These are chat archives for dereneaton/ipyrad

4th
Jan 2016
Deren Eaton
@dereneaton
Jan 04 2016 17:48
OK, I'm back and taking a look at things. Had to replace my laptop HD, and I couldn't connect to my computer at work over the break, so I pretty much did zero work. However, there were a bunch of changes on my workstation that I didn't push before leaving, including a reworking of the parameter order, and set_params, such that we can now reorder them easily without having to rewrite the numbering (params are all linked to their keywords and their index is their order in the paramdict OrderedDict). I also have some simplification of the IPcluster client launcher. I'll work on merging these with all of your changes.
Isaac Overcast
@isaacovercast
Jan 04 2016 19:32
Sounds good. Where'd you go for break?
Isaac Overcast
@isaacovercast
Jan 04 2016 19:38
So i spent a little time figuring out step6 and looking at step7 in the pyrad codebase, mostly trying to figure out exactly what step7 needs to do in ipyrad. It looks like cluster_across is doing lots of the work of the old step7 (doing the alignment, etc). What's your expectation for the eventual output of step6 (looks like you intend to output vcf, at least from the stubbed code). So then for step 7 is your expectation this is just going to be all about file conversion? What else did you have in mind for step 7?
Deren Eaton
@dereneaton
Jan 04 2016 19:45
Yeah, just file conversion after applying filters: max_shared_heterozygosity, minsamp, maxSNP, etc.
Deren Eaton
@dereneaton
Jan 04 2016 19:59
My plan was that we do the alignment to get the location of indels which we would then insert into the catg array. At that point the only thing that we are missing is the phase information within loci (which is only relevant to diploid data). That data is contained in the goofy lowercase lettering in the consens reads, but maybe it would be better to store it in an array during step5 as well. In other words, the consens reads would be written to always have a certain allele precedence (e.g., A/T -> A; A/C -> C; C/T -> C) but the ordering of alleles would be stored in an array.
 [sample1][consread1][allele1][heterobase1] = "A"
 [sample1][consread1][allele2][heterobase1] = "T"
...
[sample1][consread100][allele3][heterobase3] = "C"
The dims of the array for each sample would be [nconsensreads] x [max_alleles] x [maxHs] and anything that didn't fit within the dims would be discarded.

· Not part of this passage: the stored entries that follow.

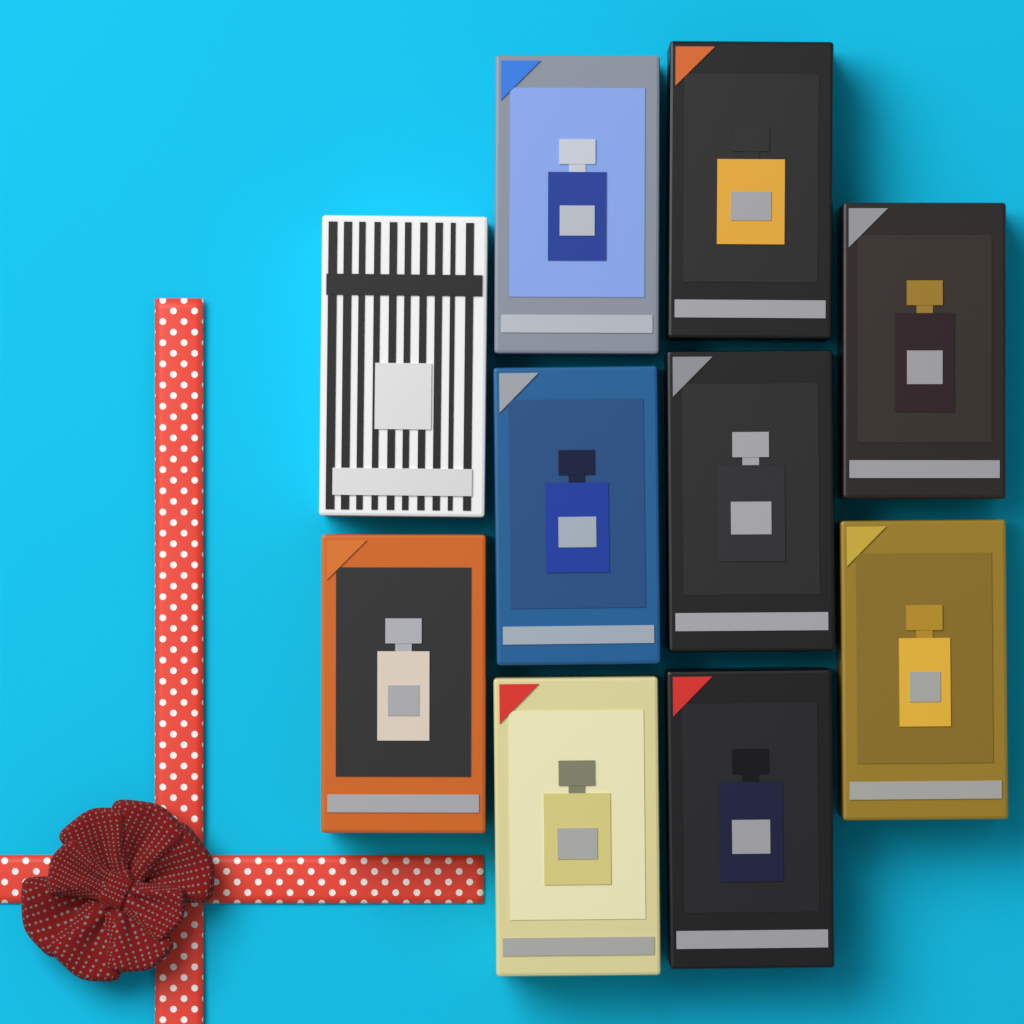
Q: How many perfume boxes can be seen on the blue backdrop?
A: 10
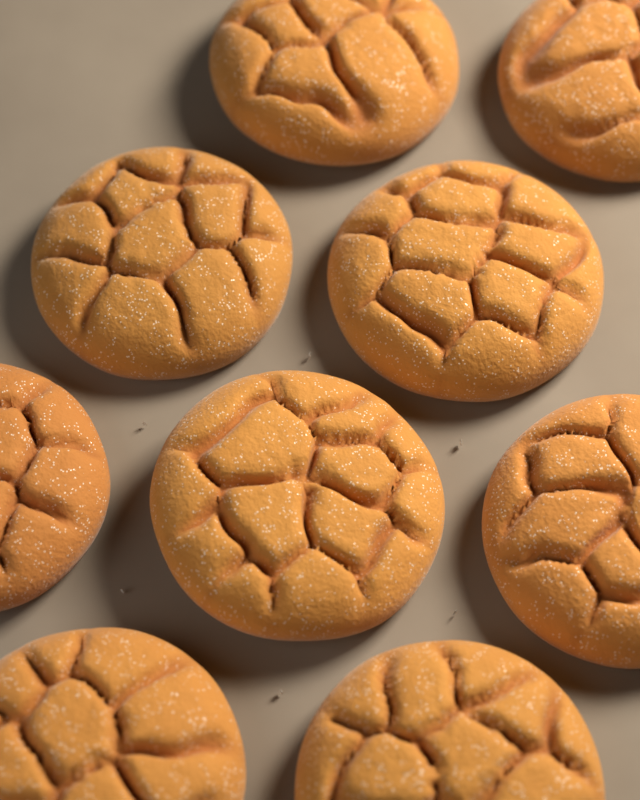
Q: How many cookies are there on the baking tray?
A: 9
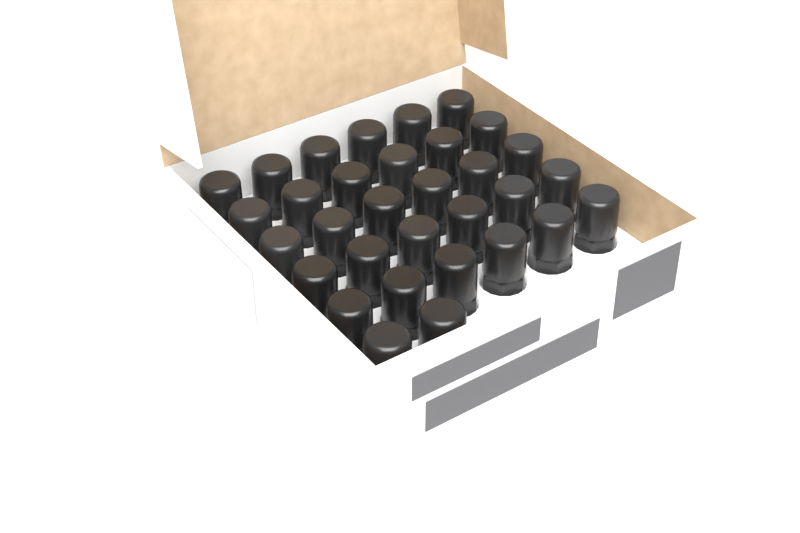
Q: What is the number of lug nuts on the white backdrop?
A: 32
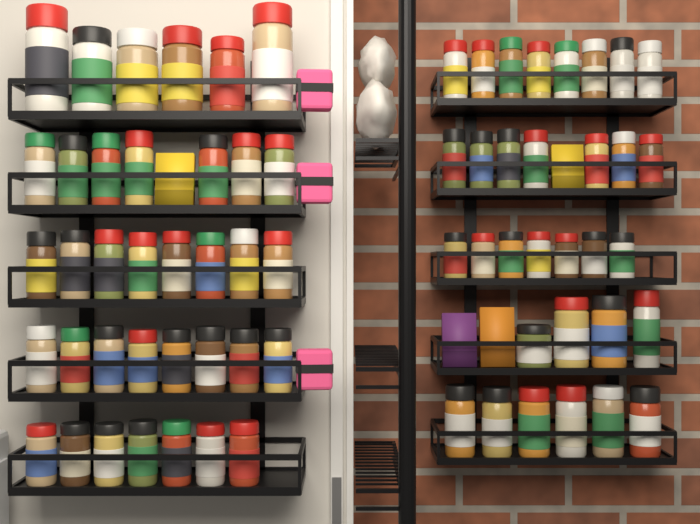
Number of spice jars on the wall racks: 68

It could be a really large but very sparse array, however (like the indel array). in which case querying it would not be the most efficient thing to do...
Deren Eaton
@dereneaton
Jan 04 2016 20:11
It would be easy to build a .loci file from the cat.clust.gz file at the end of step6 by recycling code from the old step7. But I think it makes more sense to do the alignment in step6 and have one master output file (VCF) from which all the others are made. Using the large catg arrays seems like the best way to get the depth information for each individual from step5 into aligned, filtered and ordered loci in step7.

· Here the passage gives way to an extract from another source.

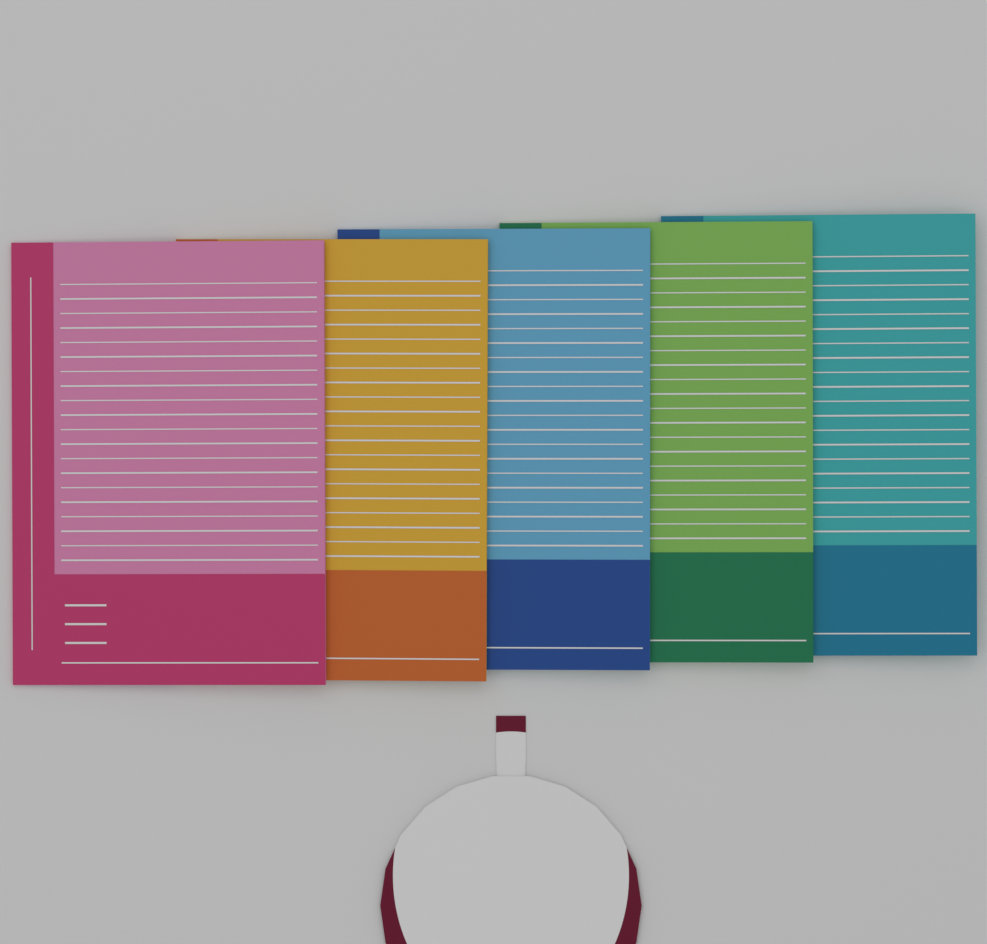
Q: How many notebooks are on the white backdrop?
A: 5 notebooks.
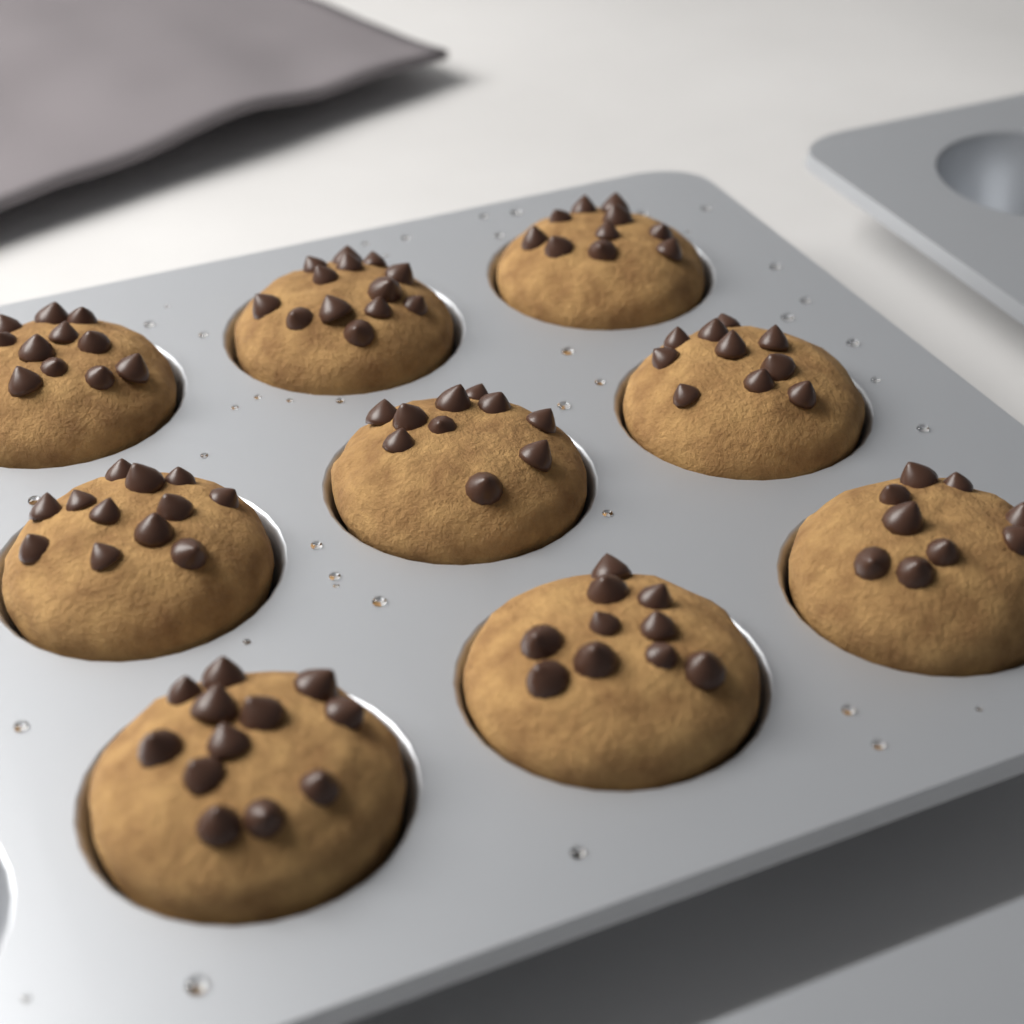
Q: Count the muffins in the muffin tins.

For now lets move along without worrying about phase information, since we should be able to go back and incorporate that later.
Isaac Overcast
@isaacovercast
Jan 04 2016 20:19
Great. I'll start working on step 7 assuming it'll read in vcf and the super-catg. probably do filtering and write vcf to .loci, so then we can recycle all the old conversion code.

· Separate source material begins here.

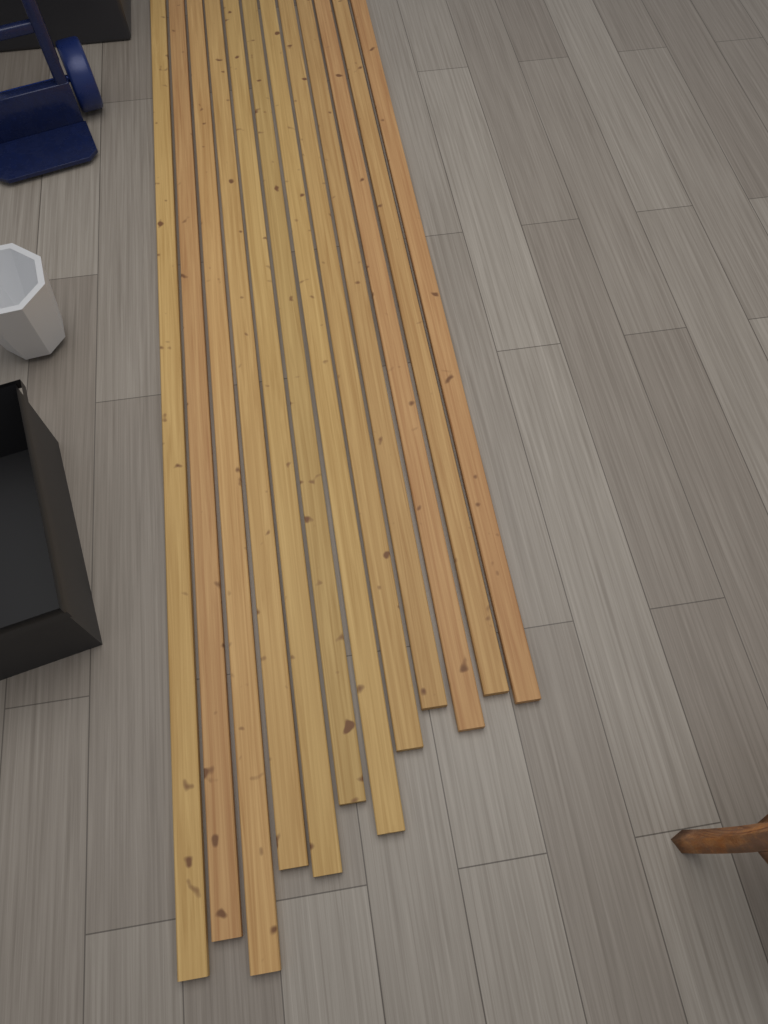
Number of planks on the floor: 12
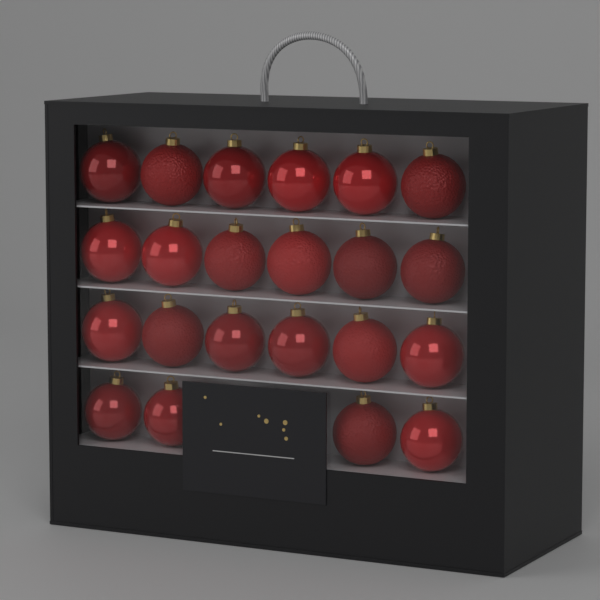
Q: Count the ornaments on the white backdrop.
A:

You still want to handle filtering outgroups and excludes in step7()?
Deren Eaton
@dereneaton
Jan 04 2016 20:37
hmm..., excluding taxa would be easy in the API by entering only the Samples that you want to include in the call to step7(). But for the CLI we might need to have a excludes line in the paramsfile... That's a pain.
Deren Eaton
@dereneaton
Jan 04 2016 20:43
The outgroup handling doesn't actually seem that useful in the end. This is most useful for step6 where outgroups can be pushed to the end of the concatenated consens file before clustering. It's a similar idea for hierarchical clustering (order consens reads so that close relatives are likely to be compared first, then more distant relatives). Both I feel are novelty features, and not all that useful/important in the end. I would say we add them later into step6 if we feel it's necessary.
Isaac Overcast
@isaacovercast
Jan 04 2016 20:45
excludes in the paramsfile seems like a small price to pay for backwards compatibility, i'll add it.
Deren Eaton
@dereneaton
Jan 04 2016 20:45
ok. cool.
The supercatg array is not being filled yet.
Isaac Overcast
@isaacovercast
Jan 04 2016 20:46
OK, i'll gin something up just for development.. hey, how were you thinking of preview() working?
Deren Eaton
@dereneaton
Jan 04 2016 20:46
I think it simply requires iterating over the individual catg arrays and indexing who grouped together in the clusters to fill it in. I'll work on that.
Isaac Overcast
@isaacovercast
Jan 04 2016 20:46
I'm still kludging it the old way in step3 cuz it's useful, but would love to have it working on the whole enchilada
ok
Deren Eaton
@dereneaton
Jan 04 2016 20:49
Oh yeah, I backed off the preview mode a little bit since I figured it would be easy to add in later (tho it's probably more difficult w/ regard to the refmapping). But I still like the idea. I think like you said we should have a way that subsamples the users data. We might need to write a subsample routine into both steps 1 and 2, since users could start from either one.
Isaac Overcast
@isaacovercast
Jan 04 2016 20:52
Cool, i have a subsample routine already, so i can slot it in pretty easy. Do you like having 'preview' as an argument for each step? I kinda liked that, but if you have a better idea i'm happy to hear it.
Isaac Overcast
@isaacovercast
Jan 04 2016 21:53
I created a new private function for assemble called _get_samples() In creating step7 code i saw that all other steps were doing somewhat similar things to get samples from the passed in list of strings to a list of sample objects. I pulled all this code out and added it to one function so now all the steps handle parsing sample command line args in exactly the same way, all steps fail on assert if there are no samples to process. Also, added a case to handle if you only want to pass in one sample you can just pass it in as a string instead of a list with one string element, convenience function.
Isaac Overcast
@isaacovercast
Jan 04 2016 22:31
Also, i'm going to assume you're gonna set samples to state=6 after cluster_across(), i want to test for this so we don't try to write samples that haven't been clustered..
Isaac Overcast
@isaacovercast
Jan 04 2016 23:54
Any reason we can't just use an plain old dict rather than an ordered dict for the params?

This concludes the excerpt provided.